*Instructions for the task*:
Put the rows into a numbered list, starting with the first line and going on through the line with "Ошибка 0xc0000005 сообщает о сложностях с", including that line, and leave out any blank lines.

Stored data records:
---

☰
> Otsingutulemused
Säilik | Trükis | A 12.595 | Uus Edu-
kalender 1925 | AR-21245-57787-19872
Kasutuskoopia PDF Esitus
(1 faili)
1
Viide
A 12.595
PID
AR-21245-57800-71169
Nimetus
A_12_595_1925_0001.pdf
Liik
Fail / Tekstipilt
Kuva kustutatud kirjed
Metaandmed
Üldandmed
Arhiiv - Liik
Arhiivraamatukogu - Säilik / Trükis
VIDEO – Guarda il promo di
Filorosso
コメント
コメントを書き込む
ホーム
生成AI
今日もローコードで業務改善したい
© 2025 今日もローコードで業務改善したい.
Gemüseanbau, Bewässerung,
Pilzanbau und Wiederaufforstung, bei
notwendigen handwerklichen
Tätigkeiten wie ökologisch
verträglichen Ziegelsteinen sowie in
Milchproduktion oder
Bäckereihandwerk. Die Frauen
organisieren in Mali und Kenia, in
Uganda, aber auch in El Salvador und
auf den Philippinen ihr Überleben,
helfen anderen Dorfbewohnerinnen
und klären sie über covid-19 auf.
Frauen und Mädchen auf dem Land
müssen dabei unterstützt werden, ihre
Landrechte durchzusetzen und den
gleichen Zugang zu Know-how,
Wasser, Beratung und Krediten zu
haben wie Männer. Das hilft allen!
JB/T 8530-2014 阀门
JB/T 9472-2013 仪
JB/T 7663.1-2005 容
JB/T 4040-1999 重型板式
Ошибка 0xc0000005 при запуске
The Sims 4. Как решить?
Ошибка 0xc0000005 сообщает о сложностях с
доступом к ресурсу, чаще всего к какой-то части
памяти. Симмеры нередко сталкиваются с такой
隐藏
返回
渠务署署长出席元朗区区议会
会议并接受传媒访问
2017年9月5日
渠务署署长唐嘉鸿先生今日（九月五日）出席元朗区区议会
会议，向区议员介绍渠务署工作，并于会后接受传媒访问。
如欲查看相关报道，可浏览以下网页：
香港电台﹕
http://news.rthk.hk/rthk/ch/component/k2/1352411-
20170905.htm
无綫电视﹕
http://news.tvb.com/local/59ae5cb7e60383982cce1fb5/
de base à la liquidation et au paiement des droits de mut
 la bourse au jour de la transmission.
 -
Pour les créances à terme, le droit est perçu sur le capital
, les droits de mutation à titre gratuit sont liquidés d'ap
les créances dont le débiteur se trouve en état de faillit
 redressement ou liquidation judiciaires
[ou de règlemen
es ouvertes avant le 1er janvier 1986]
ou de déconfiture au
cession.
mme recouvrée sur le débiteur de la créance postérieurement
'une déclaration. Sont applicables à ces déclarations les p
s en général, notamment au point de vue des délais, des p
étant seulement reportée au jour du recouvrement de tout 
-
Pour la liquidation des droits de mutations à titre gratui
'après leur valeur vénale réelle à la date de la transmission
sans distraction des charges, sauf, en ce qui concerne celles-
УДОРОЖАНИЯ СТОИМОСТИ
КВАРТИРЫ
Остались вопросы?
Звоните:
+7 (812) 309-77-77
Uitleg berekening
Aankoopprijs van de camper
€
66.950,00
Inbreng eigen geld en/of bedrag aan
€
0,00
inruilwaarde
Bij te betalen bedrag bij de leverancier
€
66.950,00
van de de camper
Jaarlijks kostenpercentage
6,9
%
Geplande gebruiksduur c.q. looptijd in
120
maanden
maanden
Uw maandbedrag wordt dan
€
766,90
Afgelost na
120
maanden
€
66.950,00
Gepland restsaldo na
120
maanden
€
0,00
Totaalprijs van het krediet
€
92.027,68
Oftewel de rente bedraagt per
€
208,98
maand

---

*Problem solution*:
1. ☰
2. > Otsingutulemused
3. Säilik | Trükis | A 12.595 | Uus Edu-
4. kalender 1925 | AR-21245-57787-19872
5. Kasutuskoopia PDF Esitus
6. (1 faili)
7. 1
8. Viide
9. A 12.595
10. PID
11. AR-21245-57800-71169
12. Nimetus
13. A_12_595_1925_0001.pdf
14. Liik
15. Fail / Tekstipilt
16. Kuva kustutatud kirjed
17. Metaandmed
18. Üldandmed
19. Arhiiv - Liik
20. Arhiivraamatukogu - Säilik / Trükis
21. VIDEO – Guarda il promo di
22. Filorosso
23. コメント
24. コメントを書き込む
25. ホーム
26. 生成AI
27. 今日もローコードで業務改善したい
28. © 2025 今日もローコードで業務改善したい.
29. Gemüseanbau, Bewässerung,
30. Pilzanbau und Wiederaufforstung, bei
31. notwendigen handwerklichen
32. Tätigkeiten wie ökologisch
33. verträglichen Ziegelsteinen sowie in
34. Milchproduktion oder
35. Bäckereihandwerk. Die Frauen
36. organisieren in Mali und Kenia, in
37. Uganda, aber auch in El Salvador und
38. auf den Philippinen ihr Überleben,
39. helfen anderen Dorfbewohnerinnen
40. und klären sie über covid-19 auf.
41. Frauen und Mädchen auf dem Land
42. müssen dabei unterstützt werden, ihre
43. Landrechte durchzusetzen und den
44. gleichen Zugang zu Know-how,
45. Wasser, Beratung und Krediten zu
46. haben wie Männer. Das hilft allen!
47. JB/T 8530-2014 阀门
48. JB/T 9472-2013 仪
49. JB/T 7663.1-2005 容
50. JB/T 4040-1999 重型板式
51. Ошибка 0xc0000005 при запуске
52. The Sims 4. Как решить?
53. Ошибка 0xc0000005 сообщает о сложностях с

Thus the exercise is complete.